In a widely viewed video, Roosevelt crew members applauded and chanted Crozier's name as he walked off the ship after being fired. When Thomas Modly, the acting Navy secretary who fired Crozier, traveled to the ship and criticized him in a speech to the crew, he came under fire and had to resign.

 

President Donald Trump even suggested that while Crozier shouldn't have sent the memo, he shouldn't be destroyed for having a “bad day.”

 

But reinstating Crozier has its problems.

 

It would put him back on a ship with Rear Adm. Stuart Baker, commander of the carrier strike group of which the Roosevelt is the lead ship. Officials say they did not have a good relationship and that was among the problems that triggered Crozier's memo. Gilday may worry that putting them back together would exacerbate the ship's toxic command climate.

FORGIVE AND MOVE ON:

 

Rather than return Crozier to the Roosevelt, Gilday could absolve him of wrongdoing and recommend he move on to another job. Crozier could retain his rank and standing and perhaps command another ship, leaving open the possibility that he could gain promotion and continue his Navy career.

 

This would avoid sending him back into the chain of command that likely felt betrayed by his memo. But it doesn't provide the emotional lift of seeing a popular captain stride back onto the ship for which he risked his career.

ADMINISTRATIVE ACTIONS:

 

Gilday could fault Crozier for doing the right thing the wrong way. He could determine that Crozier was unfairly fired, but that he acted rashly and went outside his chain of command and therefore did not exhibit good leadership.

 

He could put a letter in Crozier's personnel file, which usually is a career-ender. Crozier could stay in the Navy and might move on to other jobs, but would probably not be promoted.

FIRE ONE, FIRE ALL:

 

Gilday could determine that firing Crozier was appropriate. Unless that's overturned in an appeal process, that would end Crozier's Navy career. In most cases, senior officers simply retire after being relieved of command for cause.

 

But Gilday could also decide that the ship's problems extended beyond Crozier. He could recommend that Baker be fired or punished for not being receptive to Crozier's concerns.

 

Gilday's review could also dole out criticism for leaders who may have taken too long to recognize the Roosevelt's outbreak as the deadly problem it became.
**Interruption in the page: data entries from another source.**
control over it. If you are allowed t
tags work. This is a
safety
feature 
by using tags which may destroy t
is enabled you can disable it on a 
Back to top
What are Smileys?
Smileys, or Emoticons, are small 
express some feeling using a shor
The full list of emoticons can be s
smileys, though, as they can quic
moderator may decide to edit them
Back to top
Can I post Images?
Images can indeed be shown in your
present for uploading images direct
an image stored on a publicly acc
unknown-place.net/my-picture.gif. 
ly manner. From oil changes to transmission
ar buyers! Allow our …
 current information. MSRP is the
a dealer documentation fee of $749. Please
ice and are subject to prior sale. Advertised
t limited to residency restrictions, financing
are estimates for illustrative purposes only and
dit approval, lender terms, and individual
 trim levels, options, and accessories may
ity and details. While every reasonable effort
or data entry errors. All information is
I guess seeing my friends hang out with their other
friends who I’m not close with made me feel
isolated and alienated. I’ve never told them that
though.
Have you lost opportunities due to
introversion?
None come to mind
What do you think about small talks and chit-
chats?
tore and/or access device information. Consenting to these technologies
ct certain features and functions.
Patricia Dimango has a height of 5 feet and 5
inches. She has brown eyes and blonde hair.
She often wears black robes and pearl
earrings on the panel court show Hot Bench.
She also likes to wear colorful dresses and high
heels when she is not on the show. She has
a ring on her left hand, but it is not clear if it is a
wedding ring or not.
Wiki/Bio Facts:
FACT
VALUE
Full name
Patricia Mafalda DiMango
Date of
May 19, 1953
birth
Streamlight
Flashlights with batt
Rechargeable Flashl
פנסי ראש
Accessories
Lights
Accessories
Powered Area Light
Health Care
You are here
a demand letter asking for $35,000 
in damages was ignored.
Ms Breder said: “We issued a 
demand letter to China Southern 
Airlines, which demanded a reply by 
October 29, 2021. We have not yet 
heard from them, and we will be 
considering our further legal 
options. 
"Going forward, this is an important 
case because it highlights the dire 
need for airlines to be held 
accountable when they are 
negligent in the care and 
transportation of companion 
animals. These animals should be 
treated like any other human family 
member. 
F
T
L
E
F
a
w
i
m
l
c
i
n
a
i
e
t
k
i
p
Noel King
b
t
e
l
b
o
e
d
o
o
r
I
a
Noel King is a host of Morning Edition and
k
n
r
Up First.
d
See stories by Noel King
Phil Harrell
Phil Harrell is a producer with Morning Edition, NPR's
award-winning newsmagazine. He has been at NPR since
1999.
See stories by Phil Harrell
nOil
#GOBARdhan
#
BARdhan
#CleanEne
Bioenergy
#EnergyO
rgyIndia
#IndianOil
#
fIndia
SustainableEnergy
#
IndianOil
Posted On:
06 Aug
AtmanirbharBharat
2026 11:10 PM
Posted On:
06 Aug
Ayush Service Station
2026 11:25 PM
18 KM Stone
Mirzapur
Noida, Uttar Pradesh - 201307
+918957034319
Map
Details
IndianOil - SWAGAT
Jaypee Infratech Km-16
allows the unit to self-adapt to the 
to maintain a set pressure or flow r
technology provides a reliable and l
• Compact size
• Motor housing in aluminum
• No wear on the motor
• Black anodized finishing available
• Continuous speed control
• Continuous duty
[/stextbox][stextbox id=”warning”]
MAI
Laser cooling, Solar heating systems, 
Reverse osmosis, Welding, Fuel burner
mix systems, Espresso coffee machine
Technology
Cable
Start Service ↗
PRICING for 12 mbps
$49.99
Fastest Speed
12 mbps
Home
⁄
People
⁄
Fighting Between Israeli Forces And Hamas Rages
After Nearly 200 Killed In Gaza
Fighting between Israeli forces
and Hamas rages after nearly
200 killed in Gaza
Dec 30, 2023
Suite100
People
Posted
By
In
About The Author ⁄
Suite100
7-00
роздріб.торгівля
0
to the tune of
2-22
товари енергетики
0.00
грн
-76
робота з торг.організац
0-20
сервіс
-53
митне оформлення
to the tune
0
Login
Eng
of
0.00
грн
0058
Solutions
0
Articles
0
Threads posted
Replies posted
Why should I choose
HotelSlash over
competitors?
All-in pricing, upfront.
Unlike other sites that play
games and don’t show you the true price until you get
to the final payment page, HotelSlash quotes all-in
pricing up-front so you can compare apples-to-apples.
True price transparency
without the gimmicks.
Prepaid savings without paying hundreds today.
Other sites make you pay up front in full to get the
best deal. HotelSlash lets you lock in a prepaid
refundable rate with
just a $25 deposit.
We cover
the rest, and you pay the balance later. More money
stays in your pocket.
Those would include the 7th Fleet commander, Vice Adm. William R. Merz; the Pacific Fleet commander, Adm. John C. Aquilino, or the most senior admiral in the Pacific, Adm. Phil Davidson, head of Indo-Pacific Command.

 

William Fallon, a retired four-star admiral and former commander of U.S. Pacific Command, says Gilday’s decision is important to American interests in the Asia-Pacific region, where an aircraft carrier presence is central to U.S. strategy.